** begin Listed entries **
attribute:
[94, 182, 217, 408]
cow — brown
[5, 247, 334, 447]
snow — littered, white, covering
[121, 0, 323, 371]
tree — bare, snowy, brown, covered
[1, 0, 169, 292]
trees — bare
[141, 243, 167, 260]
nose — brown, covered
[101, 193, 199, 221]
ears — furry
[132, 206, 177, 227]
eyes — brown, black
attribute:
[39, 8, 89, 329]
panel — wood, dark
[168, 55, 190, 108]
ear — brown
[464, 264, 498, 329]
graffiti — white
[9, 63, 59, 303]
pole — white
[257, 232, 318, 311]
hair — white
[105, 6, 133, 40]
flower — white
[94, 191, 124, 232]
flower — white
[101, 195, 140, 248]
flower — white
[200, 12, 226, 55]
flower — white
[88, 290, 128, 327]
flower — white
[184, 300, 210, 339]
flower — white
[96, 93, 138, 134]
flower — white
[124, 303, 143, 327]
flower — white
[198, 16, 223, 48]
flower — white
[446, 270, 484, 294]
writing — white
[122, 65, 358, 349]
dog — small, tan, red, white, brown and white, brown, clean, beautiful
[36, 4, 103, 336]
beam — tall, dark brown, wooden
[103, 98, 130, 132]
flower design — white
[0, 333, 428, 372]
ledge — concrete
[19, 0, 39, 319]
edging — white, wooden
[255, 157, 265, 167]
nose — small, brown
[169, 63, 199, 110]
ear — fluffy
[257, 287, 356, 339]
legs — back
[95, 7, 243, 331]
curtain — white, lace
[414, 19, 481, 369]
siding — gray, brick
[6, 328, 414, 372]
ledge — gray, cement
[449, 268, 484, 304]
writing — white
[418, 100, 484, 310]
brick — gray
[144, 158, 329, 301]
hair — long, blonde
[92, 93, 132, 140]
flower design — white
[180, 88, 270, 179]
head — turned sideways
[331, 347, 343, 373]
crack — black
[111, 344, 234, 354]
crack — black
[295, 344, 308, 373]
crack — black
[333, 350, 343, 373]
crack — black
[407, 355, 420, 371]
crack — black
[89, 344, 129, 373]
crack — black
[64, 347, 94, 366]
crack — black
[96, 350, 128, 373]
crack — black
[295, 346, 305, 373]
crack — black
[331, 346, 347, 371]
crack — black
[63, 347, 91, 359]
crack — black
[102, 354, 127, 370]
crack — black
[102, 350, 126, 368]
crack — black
** end Listed entries **
** begin Listed entries **
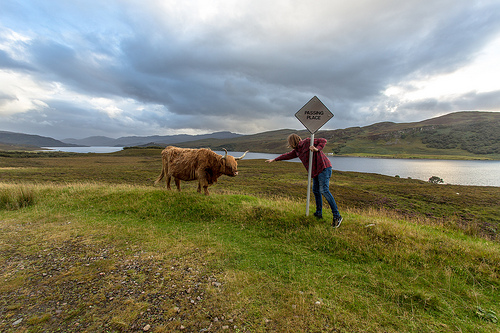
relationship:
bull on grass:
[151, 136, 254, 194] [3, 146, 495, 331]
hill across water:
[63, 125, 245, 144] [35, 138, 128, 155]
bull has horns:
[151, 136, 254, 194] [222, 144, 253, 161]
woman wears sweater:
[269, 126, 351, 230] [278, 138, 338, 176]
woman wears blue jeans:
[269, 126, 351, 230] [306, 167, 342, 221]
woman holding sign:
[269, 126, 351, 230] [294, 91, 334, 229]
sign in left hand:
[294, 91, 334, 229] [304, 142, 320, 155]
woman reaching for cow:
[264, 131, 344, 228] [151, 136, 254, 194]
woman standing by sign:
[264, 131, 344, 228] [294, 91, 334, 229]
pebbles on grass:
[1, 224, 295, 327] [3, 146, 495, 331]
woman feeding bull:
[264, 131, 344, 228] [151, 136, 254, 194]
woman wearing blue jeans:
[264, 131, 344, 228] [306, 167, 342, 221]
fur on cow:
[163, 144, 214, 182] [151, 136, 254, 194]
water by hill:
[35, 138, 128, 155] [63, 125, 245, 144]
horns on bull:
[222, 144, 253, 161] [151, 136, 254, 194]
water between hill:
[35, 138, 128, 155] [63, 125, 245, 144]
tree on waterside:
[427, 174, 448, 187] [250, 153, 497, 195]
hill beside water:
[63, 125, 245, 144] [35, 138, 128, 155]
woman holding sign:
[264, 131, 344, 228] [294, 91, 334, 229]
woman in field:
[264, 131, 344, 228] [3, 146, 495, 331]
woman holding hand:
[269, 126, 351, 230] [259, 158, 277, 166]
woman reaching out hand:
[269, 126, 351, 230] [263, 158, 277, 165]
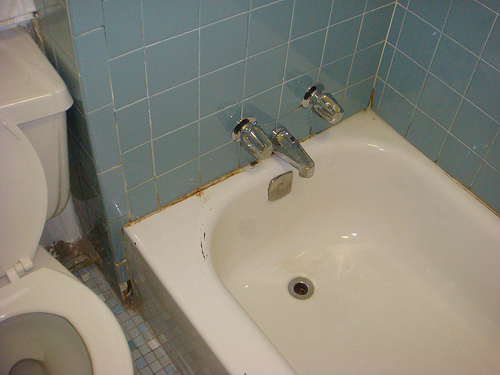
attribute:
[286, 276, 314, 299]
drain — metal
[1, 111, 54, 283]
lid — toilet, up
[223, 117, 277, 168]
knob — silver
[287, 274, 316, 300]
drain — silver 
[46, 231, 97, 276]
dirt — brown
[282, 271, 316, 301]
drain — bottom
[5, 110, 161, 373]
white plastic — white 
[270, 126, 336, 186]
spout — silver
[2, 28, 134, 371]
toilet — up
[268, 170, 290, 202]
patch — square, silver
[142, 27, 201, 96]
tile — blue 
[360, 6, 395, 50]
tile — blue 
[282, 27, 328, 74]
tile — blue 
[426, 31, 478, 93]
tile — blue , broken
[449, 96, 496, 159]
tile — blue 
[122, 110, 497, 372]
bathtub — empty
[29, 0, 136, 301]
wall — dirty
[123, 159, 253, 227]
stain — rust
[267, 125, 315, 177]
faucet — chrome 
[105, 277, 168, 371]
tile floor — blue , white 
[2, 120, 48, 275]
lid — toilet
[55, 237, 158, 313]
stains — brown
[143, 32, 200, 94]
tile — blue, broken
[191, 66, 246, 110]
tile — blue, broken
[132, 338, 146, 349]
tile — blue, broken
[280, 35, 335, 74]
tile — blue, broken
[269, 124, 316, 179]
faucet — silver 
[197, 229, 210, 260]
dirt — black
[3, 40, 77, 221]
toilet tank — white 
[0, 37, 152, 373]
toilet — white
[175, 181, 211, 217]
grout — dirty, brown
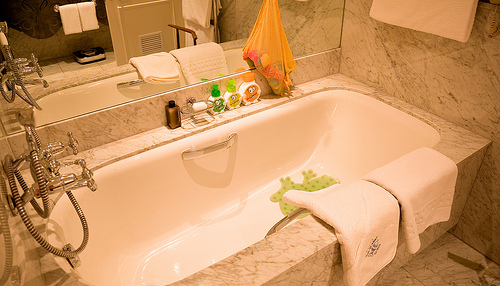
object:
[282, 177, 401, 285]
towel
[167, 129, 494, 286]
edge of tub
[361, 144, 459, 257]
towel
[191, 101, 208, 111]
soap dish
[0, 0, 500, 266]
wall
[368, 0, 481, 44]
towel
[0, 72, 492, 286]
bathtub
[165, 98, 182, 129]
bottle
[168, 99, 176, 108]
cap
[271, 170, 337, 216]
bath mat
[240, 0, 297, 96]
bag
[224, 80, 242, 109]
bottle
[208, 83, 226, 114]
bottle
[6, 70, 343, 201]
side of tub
** end Listed entries **
** begin Listed entries **
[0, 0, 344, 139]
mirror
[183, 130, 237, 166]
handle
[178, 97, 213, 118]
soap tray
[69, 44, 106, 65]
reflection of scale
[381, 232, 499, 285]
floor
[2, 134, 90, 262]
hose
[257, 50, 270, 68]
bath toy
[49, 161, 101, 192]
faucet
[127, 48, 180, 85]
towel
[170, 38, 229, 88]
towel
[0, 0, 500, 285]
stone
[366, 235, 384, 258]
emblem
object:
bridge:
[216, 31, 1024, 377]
** end Listed entries **
Aim of the exercise
Reproduce the data word for word, starting at the line that contains "[198, 16, 223, 48]" and stopping after the line that contains "siding — gray, brick".

Task answer
[198, 16, 223, 48]
flower — white
[446, 270, 484, 294]
writing — white
[122, 65, 358, 349]
dog — small, tan, red, white, brown and white, brown, clean, beautiful
[36, 4, 103, 336]
beam — tall, dark brown, wooden
[103, 98, 130, 132]
flower design — white
[0, 333, 428, 372]
ledge — concrete
[19, 0, 39, 319]
edging — white, wooden
[255, 157, 265, 167]
nose — small, brown
[169, 63, 199, 110]
ear — fluffy
[257, 287, 356, 339]
legs — back
[95, 7, 243, 331]
curtain — white, lace
[414, 19, 481, 369]
siding — gray, brick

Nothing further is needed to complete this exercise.